I Ching adalah seorang biksu yang pernah berkunjung ke kerajaan Sriwijaya di Sumatra pada tahun 671 Masehi dan tulisannya tentang Sriwijaya menjadi salah satu dari sedikit sumber tentang Sriwijaya.
Najwa Shihab juga mewawancara Ketua Perkumpulan Umat Buddha Jambi UP. Rudy Zhang. Rudy menuturkan I Ching pada tahun 672 singgah selama 6 bulan ke Nusantara untuk belajar bahasa Sansekerta sebelum kemudian ia pergi ke Universitas Nalanda di India bagian utara yang dibangun pada abad ke-5 oleh raja-raja dari dinasti kerajaan Buddha Gupta.
UP Rudy menceritakan I Ching yang menuntut ilmu di Nalanda lebih kurang selama 12 tahun itu kemudian kembali ke Nusantara dan menetap selama 10 tahun untuk berguru kepada Sakyakirti dari Sriwijaya. Setelah itu barulah I Ching menerjemahkan ajaran-ajaran yang diperolehnya dari India ke dalam bahasa Mandarin dan membawanya ke China.Â
Menurut catatan I Ching ada lima pelajaran atau Pancavidya yang dipelajari di perguruan Buddhis ketika itu, yaitu agama Buddha, ajaran filosofi, kesenian, bahasa, dan ilmu kesehatan atau pengobatan.
Setelah I Ching, seorang guru besar dari India berlayar ke Nusantara pada tahun 1012. Ia bernama Atisa Dipamkara atau Atisa Shrijnana Dipankara. Atisa Dipamkara menetap selama 12 tahun untuk belajar ajaran-ajaran Bodhicitta dan Prajnaparamitha (kesempurnaan dalam kebijaksanaan) dari Darmakirti atau Y.M. Serlingpa Dharmakirti yang adalah seorang guru asli Nusantara yaitu dari Sriwijaya.

■ **Keterangan Pendukung**

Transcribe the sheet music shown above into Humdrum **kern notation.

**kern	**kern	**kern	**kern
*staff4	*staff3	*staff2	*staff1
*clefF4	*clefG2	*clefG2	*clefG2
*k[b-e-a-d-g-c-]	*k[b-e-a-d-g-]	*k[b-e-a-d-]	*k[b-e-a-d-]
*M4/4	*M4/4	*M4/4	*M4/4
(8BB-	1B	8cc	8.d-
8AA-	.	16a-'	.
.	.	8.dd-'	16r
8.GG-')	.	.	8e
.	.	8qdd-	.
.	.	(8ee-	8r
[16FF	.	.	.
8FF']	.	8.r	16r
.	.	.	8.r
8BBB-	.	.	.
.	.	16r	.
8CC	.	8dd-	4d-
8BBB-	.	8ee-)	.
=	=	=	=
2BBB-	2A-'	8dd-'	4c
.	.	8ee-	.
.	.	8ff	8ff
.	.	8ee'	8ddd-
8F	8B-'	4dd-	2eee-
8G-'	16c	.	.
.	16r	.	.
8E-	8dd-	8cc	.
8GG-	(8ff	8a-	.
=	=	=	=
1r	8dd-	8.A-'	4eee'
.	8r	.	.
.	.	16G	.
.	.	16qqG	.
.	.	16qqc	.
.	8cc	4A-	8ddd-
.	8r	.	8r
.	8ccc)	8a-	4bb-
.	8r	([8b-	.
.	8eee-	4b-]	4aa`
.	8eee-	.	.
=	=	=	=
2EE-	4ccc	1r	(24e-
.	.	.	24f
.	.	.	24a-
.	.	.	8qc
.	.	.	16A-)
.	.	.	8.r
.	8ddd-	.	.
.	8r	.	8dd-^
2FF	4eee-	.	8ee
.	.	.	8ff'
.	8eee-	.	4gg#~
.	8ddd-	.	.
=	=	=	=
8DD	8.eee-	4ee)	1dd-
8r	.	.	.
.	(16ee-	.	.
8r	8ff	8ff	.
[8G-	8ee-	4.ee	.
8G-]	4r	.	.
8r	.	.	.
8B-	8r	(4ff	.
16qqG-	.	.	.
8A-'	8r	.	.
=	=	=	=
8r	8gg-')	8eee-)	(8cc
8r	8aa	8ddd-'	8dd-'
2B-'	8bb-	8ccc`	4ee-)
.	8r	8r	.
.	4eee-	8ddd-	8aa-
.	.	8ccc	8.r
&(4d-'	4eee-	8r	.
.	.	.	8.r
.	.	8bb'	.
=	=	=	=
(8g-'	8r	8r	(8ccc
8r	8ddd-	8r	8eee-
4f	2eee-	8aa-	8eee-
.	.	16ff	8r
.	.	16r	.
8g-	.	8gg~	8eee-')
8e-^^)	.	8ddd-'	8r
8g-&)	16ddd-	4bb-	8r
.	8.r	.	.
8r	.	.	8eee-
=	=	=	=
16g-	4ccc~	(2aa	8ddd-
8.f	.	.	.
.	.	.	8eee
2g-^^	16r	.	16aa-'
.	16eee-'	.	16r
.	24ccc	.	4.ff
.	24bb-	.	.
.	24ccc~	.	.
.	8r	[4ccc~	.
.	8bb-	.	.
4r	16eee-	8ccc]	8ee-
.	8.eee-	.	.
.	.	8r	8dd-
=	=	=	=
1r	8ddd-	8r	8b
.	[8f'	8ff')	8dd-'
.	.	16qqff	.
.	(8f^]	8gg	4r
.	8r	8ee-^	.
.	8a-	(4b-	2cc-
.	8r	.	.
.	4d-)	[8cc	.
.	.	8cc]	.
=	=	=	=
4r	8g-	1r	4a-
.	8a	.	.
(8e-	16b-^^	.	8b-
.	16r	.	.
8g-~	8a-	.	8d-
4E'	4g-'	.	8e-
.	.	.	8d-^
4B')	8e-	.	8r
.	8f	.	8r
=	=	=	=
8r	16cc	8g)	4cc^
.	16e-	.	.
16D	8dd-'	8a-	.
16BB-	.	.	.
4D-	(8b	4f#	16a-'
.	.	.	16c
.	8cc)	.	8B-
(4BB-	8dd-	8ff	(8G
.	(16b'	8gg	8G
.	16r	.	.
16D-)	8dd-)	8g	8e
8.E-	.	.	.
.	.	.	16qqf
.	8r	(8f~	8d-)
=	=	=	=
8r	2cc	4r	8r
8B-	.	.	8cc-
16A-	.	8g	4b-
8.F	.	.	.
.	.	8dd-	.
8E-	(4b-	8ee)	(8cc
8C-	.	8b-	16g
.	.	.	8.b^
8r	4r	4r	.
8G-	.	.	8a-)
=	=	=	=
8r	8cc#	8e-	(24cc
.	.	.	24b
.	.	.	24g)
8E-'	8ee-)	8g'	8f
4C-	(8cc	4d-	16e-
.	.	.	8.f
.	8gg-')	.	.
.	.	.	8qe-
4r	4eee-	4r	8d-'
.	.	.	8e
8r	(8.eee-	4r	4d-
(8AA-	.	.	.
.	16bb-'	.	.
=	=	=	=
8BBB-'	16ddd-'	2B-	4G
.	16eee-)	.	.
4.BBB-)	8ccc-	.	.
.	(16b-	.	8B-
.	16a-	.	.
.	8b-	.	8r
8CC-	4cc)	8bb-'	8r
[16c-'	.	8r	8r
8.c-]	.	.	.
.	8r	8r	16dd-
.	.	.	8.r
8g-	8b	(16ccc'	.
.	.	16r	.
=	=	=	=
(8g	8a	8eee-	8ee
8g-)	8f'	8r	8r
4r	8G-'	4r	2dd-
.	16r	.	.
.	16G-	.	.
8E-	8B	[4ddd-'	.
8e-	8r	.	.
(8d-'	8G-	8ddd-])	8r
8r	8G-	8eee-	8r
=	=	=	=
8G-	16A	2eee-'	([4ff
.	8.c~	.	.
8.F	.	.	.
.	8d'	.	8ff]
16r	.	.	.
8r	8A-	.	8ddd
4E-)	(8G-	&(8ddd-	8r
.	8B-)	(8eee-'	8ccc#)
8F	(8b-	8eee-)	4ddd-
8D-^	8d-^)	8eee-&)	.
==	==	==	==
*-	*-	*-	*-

■ **Soal Latihan**
- A) Dalam petikan tentang I Ching dan Sriwijaya, berapa lama Atisa Dipamkara menetap di Nusantara untuk belajar?
- B) Teruskan petikan tentang I Ching dan Sriwijaya, dimulai sesudah kalimat terakhirnya.

■ **Jawaban Latihan**
- A) Selama 12 tahun.

- B)
Atisa Dipamkara kemudian kembali  ke Vihara atau Perguruan Vikramashila (wilayah Bangladesh saat ini) dan menjadi kepala vihara di sana sebelum kemudian Raja Tibet Yeshe-Ö memintanya untuk mengajar ajaran Buddha di Tibet hingga akhir hayatnya.
Atisa Dipamkara adalah pendeta Buddhis terbesar di abad 11. Salah satu ajarannya yang dikenal hingga saat ini adalah Tong-Len. Tong artinya terima dan Len artinya kasih.Â
Tong-Len yang dalam bahasa Indonesia terima kasih memiliki makna menerima penderitaan atau beban sengsara dari makhluk lain dan memberikan kesehatan dan kebahagiaan sendiri kepada yang lain. Ajaran Tong-Len ini sangat dihargai di Tibet.
Dari aneka bukti dan investigasi arkeologis, Muara Jambi jelas pernah menjadi tujuan sakral pembelajaran dan peribadatan Buddha yang menarik orang-orang bijak pembelajar, baik dari China maupun India.